▸ GIVEN PASSAGE:
┌──
1 Introduction
In Niger, fuelwood is still the most important source of energy for cooking food. Because of drought, of a growing urban population, and of a partially uncontrolled access to the resource, pressure on forests around cities such as Niamey is high. Since 1989, a new governmental strategy has led to the protection of some forest areas, where harvesting is managed to ensure sustainability. The yield is then sold exclusively in neighboring state-approved markets. A differential tax system encourages traders to buy fuelwood from these structures instead of organizing the harvesting of uncontrolled forests [1].
Two management systems have been selected. In the ‘oriented rural markets’, only dead trees are harvested. In the ‘controlled rural markets’, apart from the dead trees, some live trees are also cut and the cutting is organized as a cycle to allow spatial rotation. A lower bound for the diameter of the live trees to be cut is sometimes fixed. It may take several cycles for a live tree to reach this diameter, so that dead trees form in general the main part of each harvest. Typically, cycle length is fixed between 5 and 10 years.
└──
[Records from a data source]
┌──
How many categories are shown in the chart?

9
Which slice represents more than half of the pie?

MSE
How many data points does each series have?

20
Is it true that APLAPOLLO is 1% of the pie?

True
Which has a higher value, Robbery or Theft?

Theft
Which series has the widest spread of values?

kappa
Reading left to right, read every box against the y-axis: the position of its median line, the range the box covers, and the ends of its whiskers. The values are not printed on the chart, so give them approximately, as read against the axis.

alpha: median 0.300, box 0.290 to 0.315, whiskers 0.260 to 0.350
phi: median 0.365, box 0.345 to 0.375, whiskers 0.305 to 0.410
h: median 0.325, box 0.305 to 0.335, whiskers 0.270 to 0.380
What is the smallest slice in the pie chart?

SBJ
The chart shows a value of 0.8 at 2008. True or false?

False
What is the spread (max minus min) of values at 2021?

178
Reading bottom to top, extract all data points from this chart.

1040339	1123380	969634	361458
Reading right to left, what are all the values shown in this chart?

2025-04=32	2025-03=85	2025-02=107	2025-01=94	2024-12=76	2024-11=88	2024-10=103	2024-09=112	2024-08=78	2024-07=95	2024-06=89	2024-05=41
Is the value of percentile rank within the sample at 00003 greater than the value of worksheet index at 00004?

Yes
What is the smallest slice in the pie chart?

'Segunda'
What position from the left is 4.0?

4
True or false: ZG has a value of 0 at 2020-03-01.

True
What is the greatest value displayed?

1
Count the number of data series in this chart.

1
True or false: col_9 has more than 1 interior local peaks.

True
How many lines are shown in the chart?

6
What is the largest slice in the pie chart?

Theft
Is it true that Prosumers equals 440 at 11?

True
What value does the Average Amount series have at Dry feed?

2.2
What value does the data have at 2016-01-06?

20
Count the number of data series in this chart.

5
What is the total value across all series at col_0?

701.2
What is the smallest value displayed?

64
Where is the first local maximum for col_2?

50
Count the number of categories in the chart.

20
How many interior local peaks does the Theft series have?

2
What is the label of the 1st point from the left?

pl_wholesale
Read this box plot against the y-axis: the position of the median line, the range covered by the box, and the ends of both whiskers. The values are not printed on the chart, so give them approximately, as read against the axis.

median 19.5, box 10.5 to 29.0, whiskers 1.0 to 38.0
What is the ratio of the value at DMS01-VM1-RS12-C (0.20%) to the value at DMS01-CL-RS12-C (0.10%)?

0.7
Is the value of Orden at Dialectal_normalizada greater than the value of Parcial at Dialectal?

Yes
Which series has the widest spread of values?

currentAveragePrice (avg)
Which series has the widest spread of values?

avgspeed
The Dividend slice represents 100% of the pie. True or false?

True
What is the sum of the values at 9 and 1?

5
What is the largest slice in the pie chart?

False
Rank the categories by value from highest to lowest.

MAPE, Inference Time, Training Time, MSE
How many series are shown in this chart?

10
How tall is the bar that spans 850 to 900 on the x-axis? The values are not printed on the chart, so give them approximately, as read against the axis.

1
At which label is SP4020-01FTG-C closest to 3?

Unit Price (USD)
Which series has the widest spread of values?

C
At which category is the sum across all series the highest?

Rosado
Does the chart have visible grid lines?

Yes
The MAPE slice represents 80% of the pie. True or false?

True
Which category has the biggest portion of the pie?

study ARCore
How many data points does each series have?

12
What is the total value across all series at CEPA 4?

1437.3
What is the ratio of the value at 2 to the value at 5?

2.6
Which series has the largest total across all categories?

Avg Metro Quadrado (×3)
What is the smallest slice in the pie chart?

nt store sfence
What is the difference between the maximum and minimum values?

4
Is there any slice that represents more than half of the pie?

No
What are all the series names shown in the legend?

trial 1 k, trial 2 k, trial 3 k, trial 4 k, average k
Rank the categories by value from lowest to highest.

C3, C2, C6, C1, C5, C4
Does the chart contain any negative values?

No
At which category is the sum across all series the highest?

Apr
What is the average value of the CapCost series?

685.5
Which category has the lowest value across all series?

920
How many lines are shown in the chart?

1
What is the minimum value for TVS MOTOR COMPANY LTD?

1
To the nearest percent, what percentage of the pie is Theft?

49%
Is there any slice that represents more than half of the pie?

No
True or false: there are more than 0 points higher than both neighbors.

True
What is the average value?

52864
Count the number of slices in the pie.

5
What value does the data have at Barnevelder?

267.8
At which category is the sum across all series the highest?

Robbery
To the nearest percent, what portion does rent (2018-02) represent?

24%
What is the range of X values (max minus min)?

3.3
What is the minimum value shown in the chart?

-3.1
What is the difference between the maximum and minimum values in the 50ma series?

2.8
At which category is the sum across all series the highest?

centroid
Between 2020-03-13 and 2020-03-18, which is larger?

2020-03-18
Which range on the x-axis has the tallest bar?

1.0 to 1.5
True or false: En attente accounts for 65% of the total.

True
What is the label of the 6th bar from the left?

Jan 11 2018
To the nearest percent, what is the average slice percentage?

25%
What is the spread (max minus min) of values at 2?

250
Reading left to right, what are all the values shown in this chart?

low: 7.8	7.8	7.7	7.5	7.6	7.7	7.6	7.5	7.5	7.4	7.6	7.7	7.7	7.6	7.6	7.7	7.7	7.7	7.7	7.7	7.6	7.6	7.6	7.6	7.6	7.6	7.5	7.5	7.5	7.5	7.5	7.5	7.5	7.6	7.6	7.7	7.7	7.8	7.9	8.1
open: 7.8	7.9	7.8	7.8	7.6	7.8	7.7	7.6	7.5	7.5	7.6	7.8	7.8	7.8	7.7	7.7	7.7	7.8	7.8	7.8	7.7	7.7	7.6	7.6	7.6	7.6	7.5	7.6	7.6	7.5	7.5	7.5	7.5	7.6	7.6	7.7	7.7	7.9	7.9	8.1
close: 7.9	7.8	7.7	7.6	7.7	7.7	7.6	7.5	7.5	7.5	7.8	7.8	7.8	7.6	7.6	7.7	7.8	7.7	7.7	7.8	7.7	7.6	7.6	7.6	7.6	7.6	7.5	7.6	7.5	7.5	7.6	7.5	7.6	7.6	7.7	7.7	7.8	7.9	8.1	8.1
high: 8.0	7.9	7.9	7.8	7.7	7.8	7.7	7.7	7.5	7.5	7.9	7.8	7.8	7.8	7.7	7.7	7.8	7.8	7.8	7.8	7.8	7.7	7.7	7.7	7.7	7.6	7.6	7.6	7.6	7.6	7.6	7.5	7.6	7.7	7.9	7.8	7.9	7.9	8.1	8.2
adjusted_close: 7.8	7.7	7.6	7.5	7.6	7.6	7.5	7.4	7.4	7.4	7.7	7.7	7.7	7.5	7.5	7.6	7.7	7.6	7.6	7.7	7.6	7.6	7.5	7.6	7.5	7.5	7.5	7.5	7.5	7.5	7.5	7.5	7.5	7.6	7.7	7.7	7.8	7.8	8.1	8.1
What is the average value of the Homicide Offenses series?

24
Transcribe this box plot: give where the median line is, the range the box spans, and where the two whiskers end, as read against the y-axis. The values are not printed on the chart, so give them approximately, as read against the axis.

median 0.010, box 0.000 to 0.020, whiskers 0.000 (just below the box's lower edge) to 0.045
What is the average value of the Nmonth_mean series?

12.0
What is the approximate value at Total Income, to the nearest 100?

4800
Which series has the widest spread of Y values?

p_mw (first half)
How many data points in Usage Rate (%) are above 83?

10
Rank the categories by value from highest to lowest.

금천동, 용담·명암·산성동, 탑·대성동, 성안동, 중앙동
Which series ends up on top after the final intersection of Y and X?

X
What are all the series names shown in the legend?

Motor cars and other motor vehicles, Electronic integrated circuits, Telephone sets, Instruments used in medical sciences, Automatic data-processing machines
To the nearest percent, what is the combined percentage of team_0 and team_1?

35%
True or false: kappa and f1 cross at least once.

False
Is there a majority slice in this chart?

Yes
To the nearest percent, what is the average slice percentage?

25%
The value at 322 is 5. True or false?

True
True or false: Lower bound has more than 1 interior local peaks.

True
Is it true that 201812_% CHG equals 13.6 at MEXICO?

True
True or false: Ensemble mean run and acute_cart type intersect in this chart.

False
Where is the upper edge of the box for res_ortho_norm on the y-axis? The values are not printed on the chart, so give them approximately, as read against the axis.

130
└──
▸ PROMPT 1:
Reproduce the stretch of the passage on fuelwood in Niger from "Two management systems" through "and 10 years.".
▸ PROMPT 2:
Proceed with the passage on fuelwood management in Niger, picking up after its final sentence.

▸ TASK OUTPUT 1:
Two management systems have been selected. In the ‘oriented rural markets’, only dead trees are harvested. In the ‘controlled rural markets’, apart from the dead trees, some live trees are also cut and the cutting is organized as a cycle to allow spatial rotation. A lower bound for the diameter of the live trees to be cut is sometimes fixed. It may take several cycles for a live tree to reach this diameter, so that dead trees form in general the main part of each harvest. Typically, cycle length is fixed between 5 and 10 years.

▸ TASK OUTPUT 2:
The harvesting policy in these ‘controlled rural markets’ is therefore quite similar to the selective logging practised in uneven-aged forests of other parts of the world. But the importance of the dead trees is rather unusual because of the destination (dead wood is more appropriate than recently cut green wood for cooking food), the absence of transformation, and its availability (the Sahelian climate induces a high death rate for the trees).
Despite the large literature dealing with various extensions of Faustmann's classical formula [2,3] for the optimal rotation problem ([4], and over 300 papers listed in [5]), no simple closed formula has been proposed for the optimal cutting cycle and diameter of uneven-aged stands subject to a high natural death rate, where dead trees form the main part of the harvest to be used as fuelwood. In [6], a closed formula was derived but for even-aged stands subject to a low catastrophic death rate such as fire. The model used continuous time, and the formula was found using the theory of renewal reward processes. It should be emphasized that for high natural death rate, isolated trees die from time to time and there may be a delay before they are cut during the next planned harvest. On the contrary, for a catastrophic death rate such as fire, the whole forest is affected almost instantly and the trees are removed shortly after. In the first case, simple spatial rotation can be maintained while in the second case, as stressed in [6], it cannot.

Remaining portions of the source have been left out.